• [TASK TO CARRY OUT]
In the entries below, find the lines that contain the word "print" and copy them.

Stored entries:

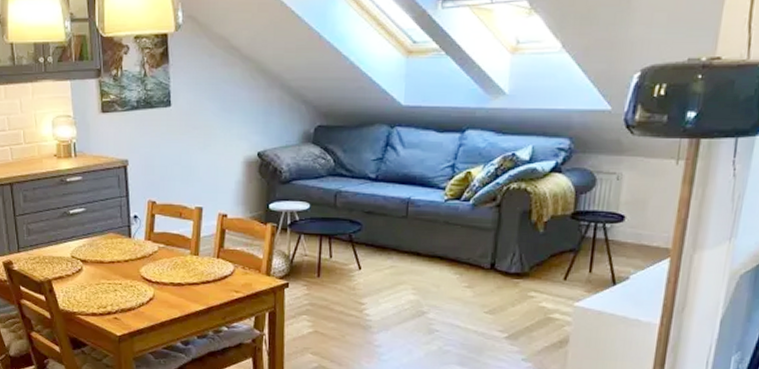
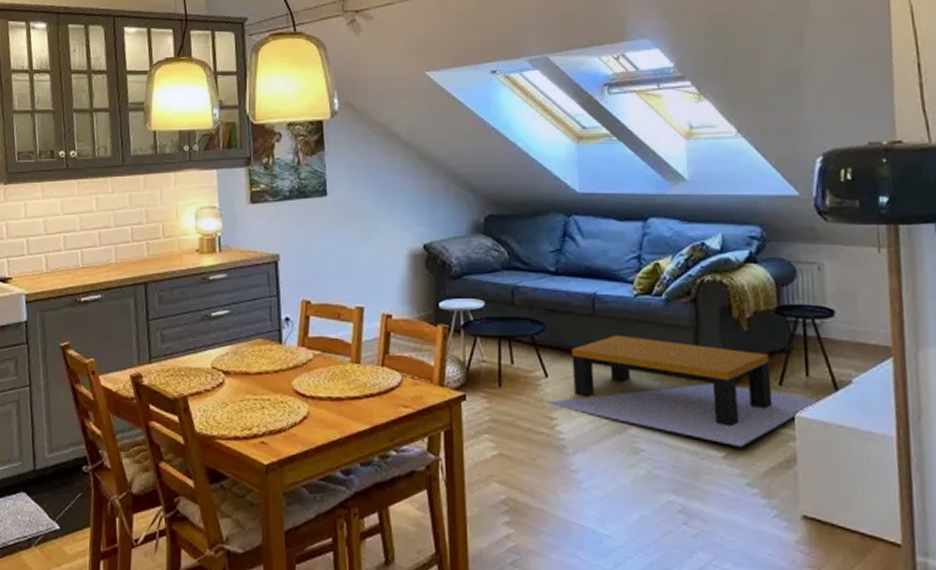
coffee table: none [357,235,597,330] -> present [545,335,819,448]

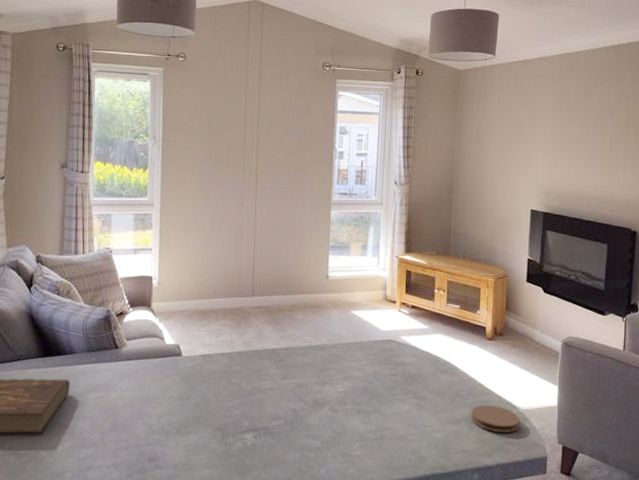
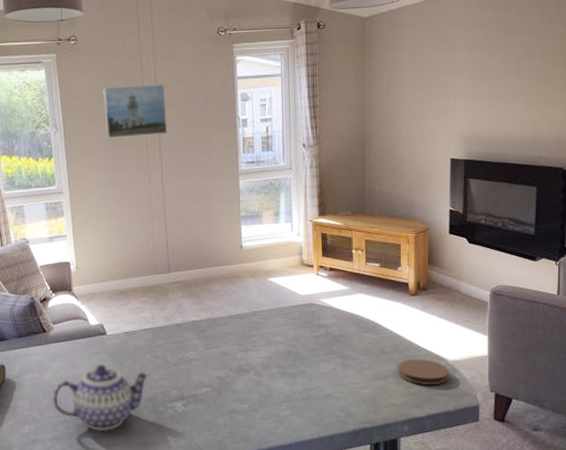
teapot: none [115,387,223,461] -> present [52,364,151,432]
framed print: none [205,105,267,158] -> present [103,84,168,139]

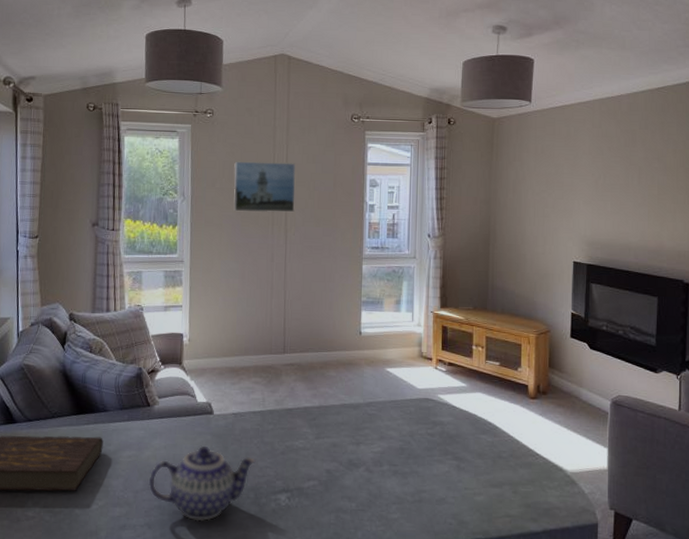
coaster: present [398,358,449,385] -> none [514,467,567,497]

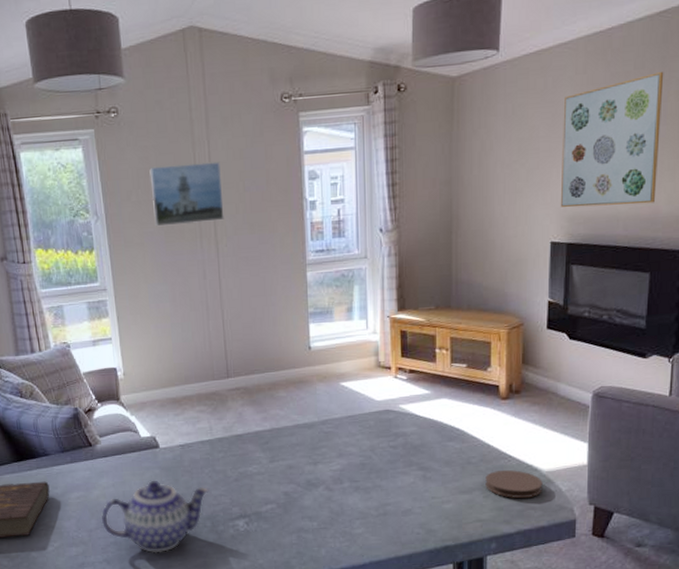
coaster: none [514,467,567,497] -> present [485,469,543,498]
wall art: none [581,134,663,238] -> present [560,72,664,208]

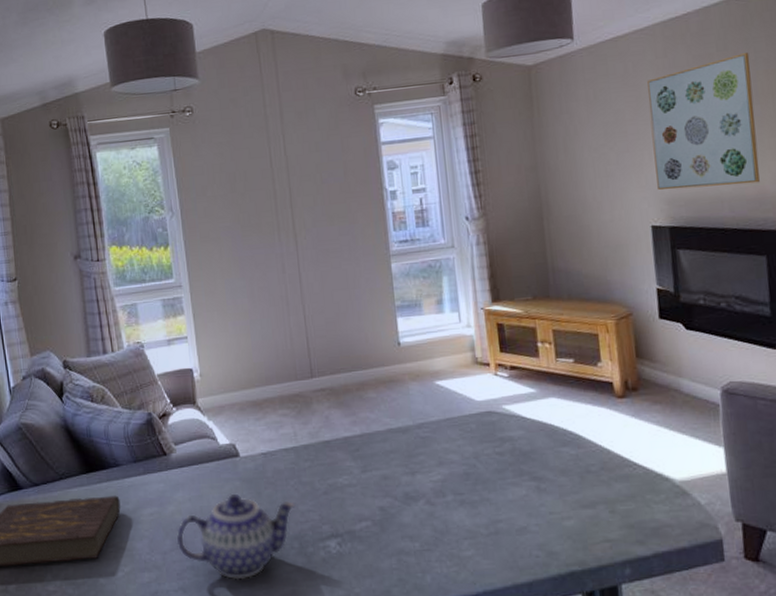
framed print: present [149,161,224,227] -> none [224,155,302,221]
coaster: present [485,469,543,498] -> none [609,479,678,513]

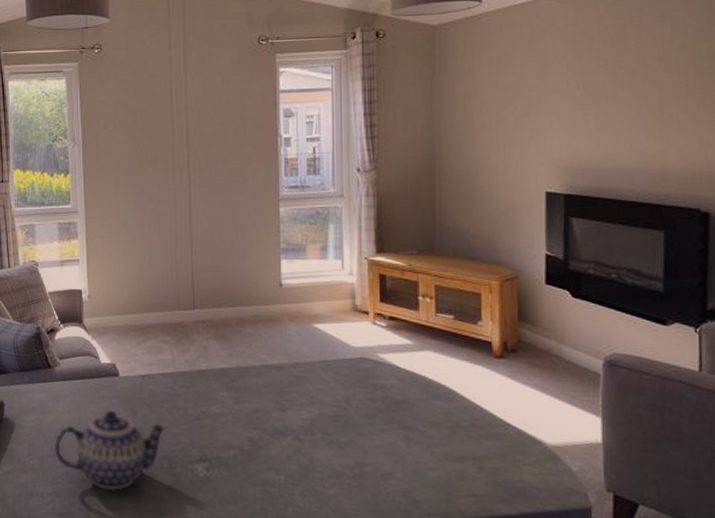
wall art: present [647,53,760,190] -> none [554,26,665,158]

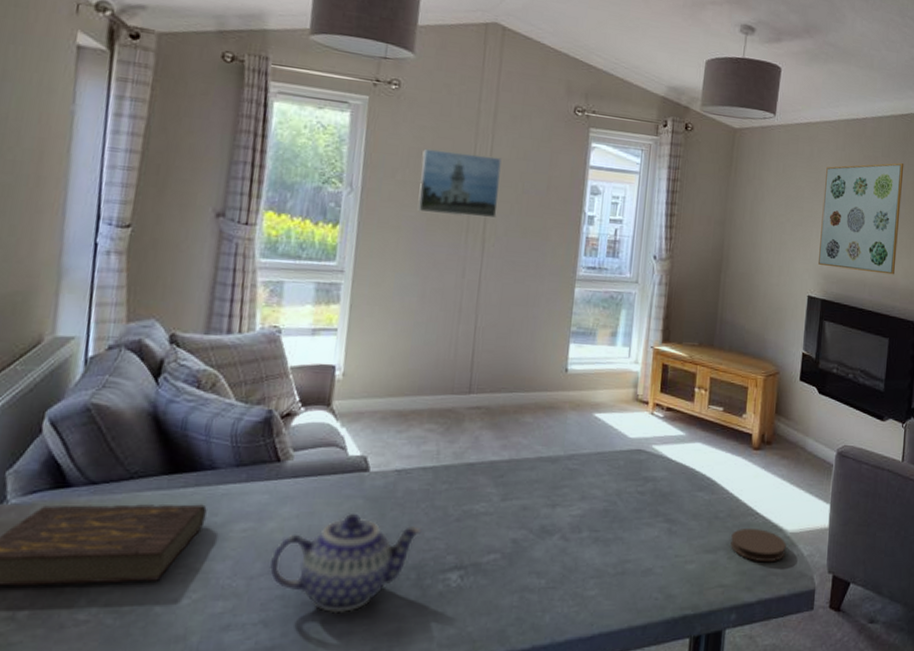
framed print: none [127,96,198,155] -> present [418,148,502,218]
coaster: none [479,438,548,475] -> present [730,528,786,561]
wall art: none [554,26,665,158] -> present [817,163,904,275]

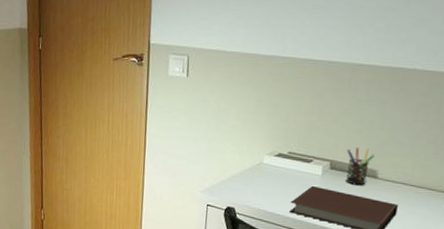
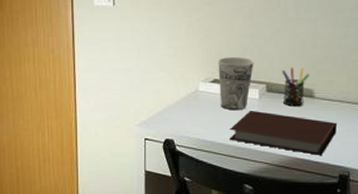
cup: none [283,133,320,185] -> present [218,57,254,110]

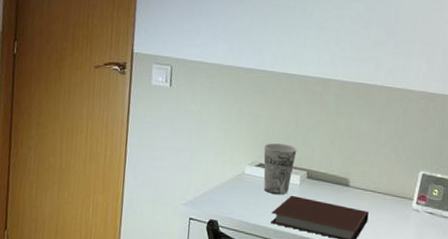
pen holder: present [282,67,310,106] -> none [321,156,347,194]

• [RESPONSE TO THE TASK]
framed print: none [205,105,267,158] -> present [103,84,168,139]
framed print: present [149,161,224,227] -> none [224,155,302,221]
framed print: none [127,96,198,155] -> present [418,148,502,218]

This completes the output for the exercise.